▶ _Extract_
···

Maybe the real cryptids were the trauma bonds we made along the way: “The Interrobangers”

(L-R) Jenine Florence Jacinto, Anderson Stinson III, Jay Connolly, Schanaya Barrows (Photo by Erin Crowley)

Presented by Company One Theatre in partnership with the Boston Public Library and The Theater Offensive
Written by M. Sloth Levine
Directed by Josh Glenn-Kayden
Dramaturgy by Regine Vital

January 26 – February 24, 2024
Rabb Hall
Boston Public Library, Central Branch
Boston, MA 02116

FREE with Pay-What-You-Want tickets

Content Warning: substance use, swearing, references to child abuse, abduction, and trauma. 

Production has sequences with flashing lights.

Critique by Kitty Drexel

“An interrobang [in-TER-eh-bang] is a nonstandard double punctuation mark that combines the functions and glyphs of an exclamation mark (!) and a question mark (?) into one form: ‽. It indicates a sentence that is both a question and an exclamation, expressing surprise or disbelief.”

“What Is an Interrobang?! Definition and Examples” by Kelly Konya:  https://www.grammarly.com/. Last updated on January 3, 2024. 

BOSTON, Mass. — The Interrobangers is a queer play for the queer community. It does not adhere to the traditional European, three-act play format. Traditional narratives don’t include us, so they don’t apply to us. 

Welcome, allies. Fasten your seatbelts. It’s going to be a bumpy night.

···

▶ _Information provided_
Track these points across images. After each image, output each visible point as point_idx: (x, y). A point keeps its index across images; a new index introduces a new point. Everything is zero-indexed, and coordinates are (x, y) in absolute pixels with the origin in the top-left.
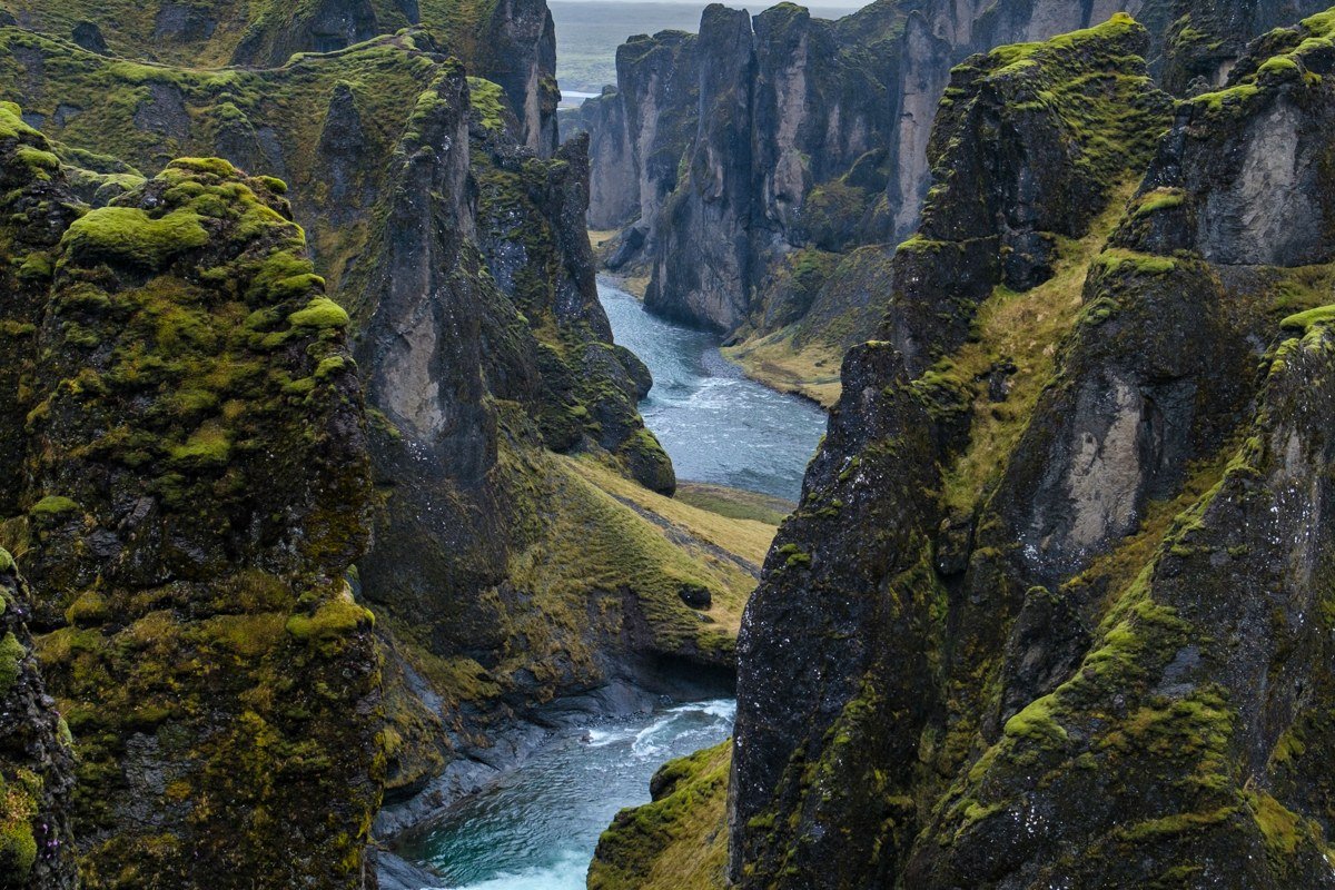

···

▶ _Task details_
Continue the review of The Interrobangers, starting right after its final sentence.

▶ _Written response_
Deep in the dark woods of Foggy Bluffs, a monster lurks between the trees. Except the monster is actually an f-bomb-dropping businessman (Alex Jacobs) taking advantage of dropped property values. He would have gotten away with it too if it weren’t for those g-damn meddling kids (Anderson Stinson III, Jay Connolly, Jenine Florence Jacinto, Schanaya Barrows)! 

Except those meddling kids aren’t being parented and the creepers in the forest aren’t all greedy men in costumes. Some of the heavy shadows are real monsters. It’s all fun, games, and vigilante gumshoeing until a kid disappears… For two weeks.

Six years later, the mystery-solving heroes are reunited in high school. They’ve grown apart but must come together to solve another local mystery. They must discover if it’s aliens, monsters, teenage hormones, or the Fed creating a stir in Foggy Bluffs. Chris Everett and Michael J. Blunt round out the ensemble in roles that prove adults are just tall children with more experience.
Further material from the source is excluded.